Why some doctors bill Medicare patients more than others

If you have original Medicare, then choosing which doctor you visit can make a big difference in how much you have to pay.

Under Medicare Part B, which pays for doctor visits, once your annual deductible is met, Medicare pays 80 percent of what it considers a “reasonable charge” for the item or service. You’re responsible for the other 20 percent.

However, in most cases, what Medicare calls a “reasonable charge” is less than what a medical provider normally charges for the service. Whether a Medicare beneficiary must pay part of the difference between the Medicare-approved charge and the provider’s normal charge depends on whether the provider has agreed to participate in the Medicare program.
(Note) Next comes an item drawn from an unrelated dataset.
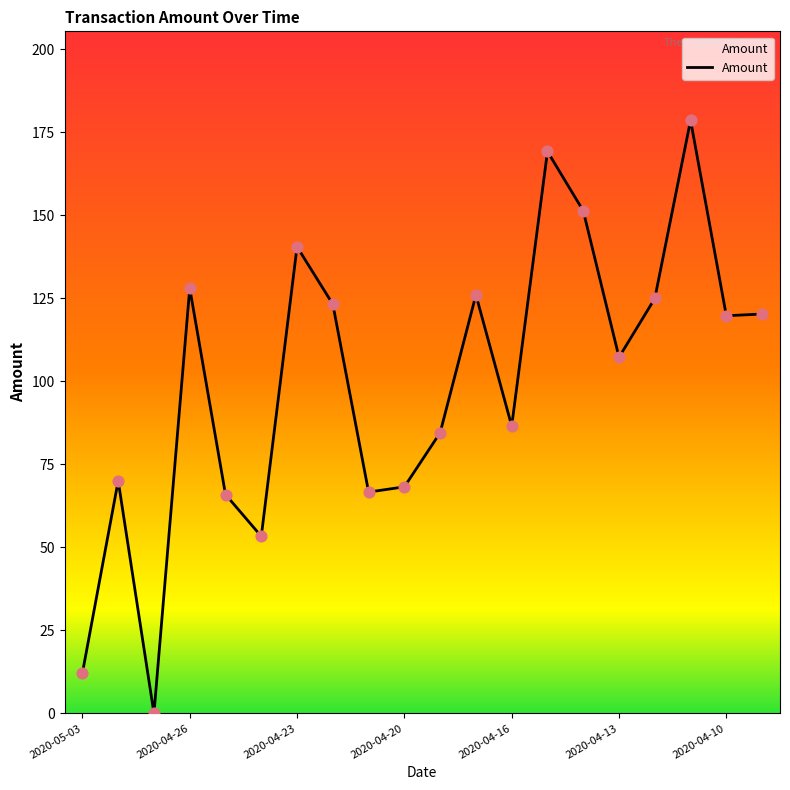

Is this an area chart (filled region under the line)?

Yes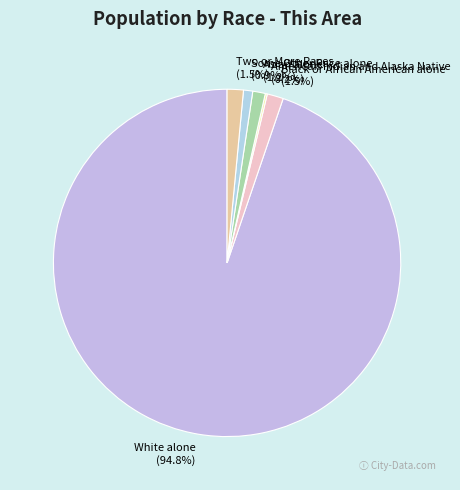

Is there any slice that represents more than half of the pie?

Yes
If your doctor participates in Medicare, it means that the doctor “accepts assignment.” In other words, the doctor agrees that the total charge for the covered service will be the amount approved by Medicare. Medicare then pays the provider 80 percent of its approved amount, and the provider bills you for the remaining 20 percent.
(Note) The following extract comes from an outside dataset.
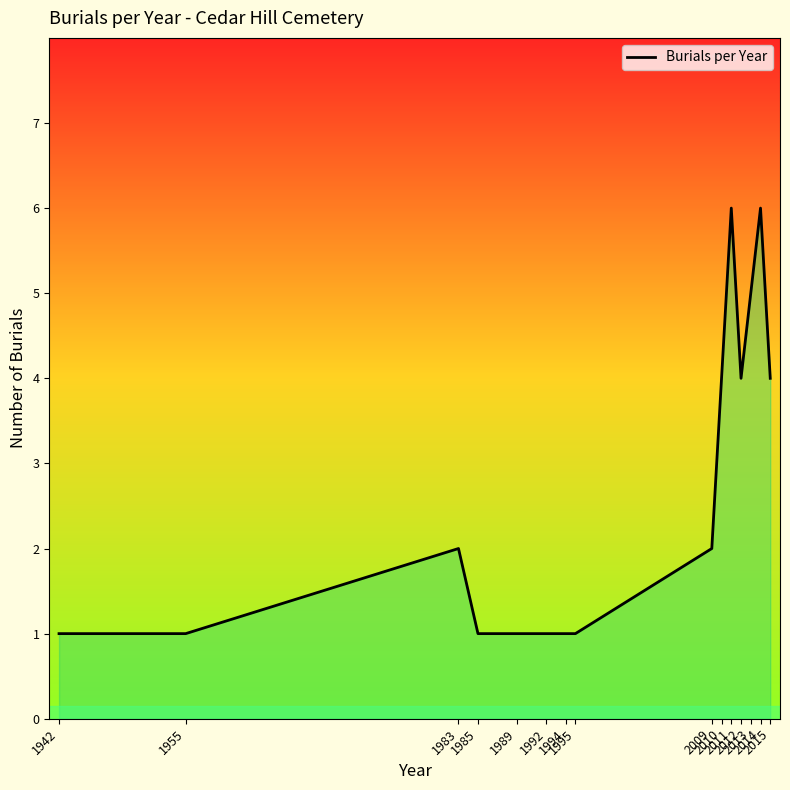

Reading left to right, transcribe all the data shown in this chart.

1	1	2	1	1	1	1	1	2	4	6	4	5	6	4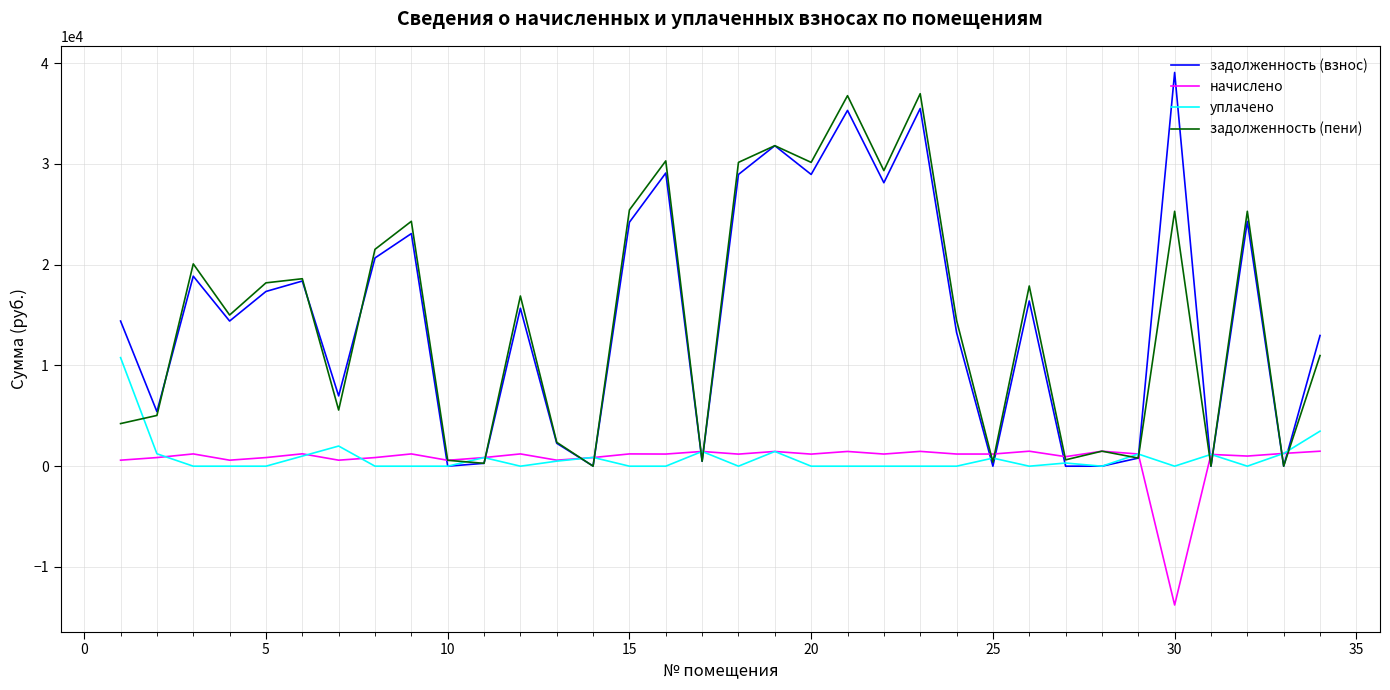

What is the minimum value shown in the chart?

-13779.5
But if your doctor doesn’t participate in Medicare and doesn’t accept assignment, the rules are different. Non-participating doctors can charge you 20 percent of the approved amount, plus up to an additional 15 percent more than the Medicare-approved amount.
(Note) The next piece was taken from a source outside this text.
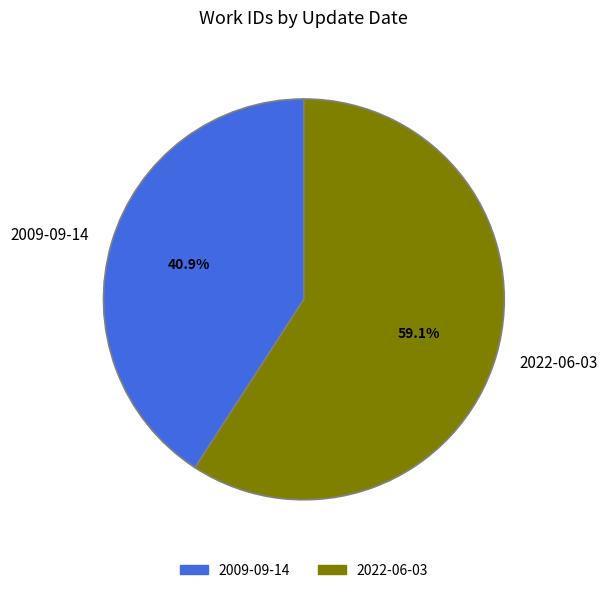

What is the total percentage of 2022-06-03 and 2009-09-14?

100.0%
Non-participating doctors can also charge you for the care upfront and request that you seek reimbursement from Medicare yourself, while doctors who accept assignment cannot do this.

As a result, it can make a big difference whether you choose a medical provider who participates in Medicare.

(Note that these rules apply to original Medicare, and not to seniors who are in Medicare Advantage, or managed care, plans.)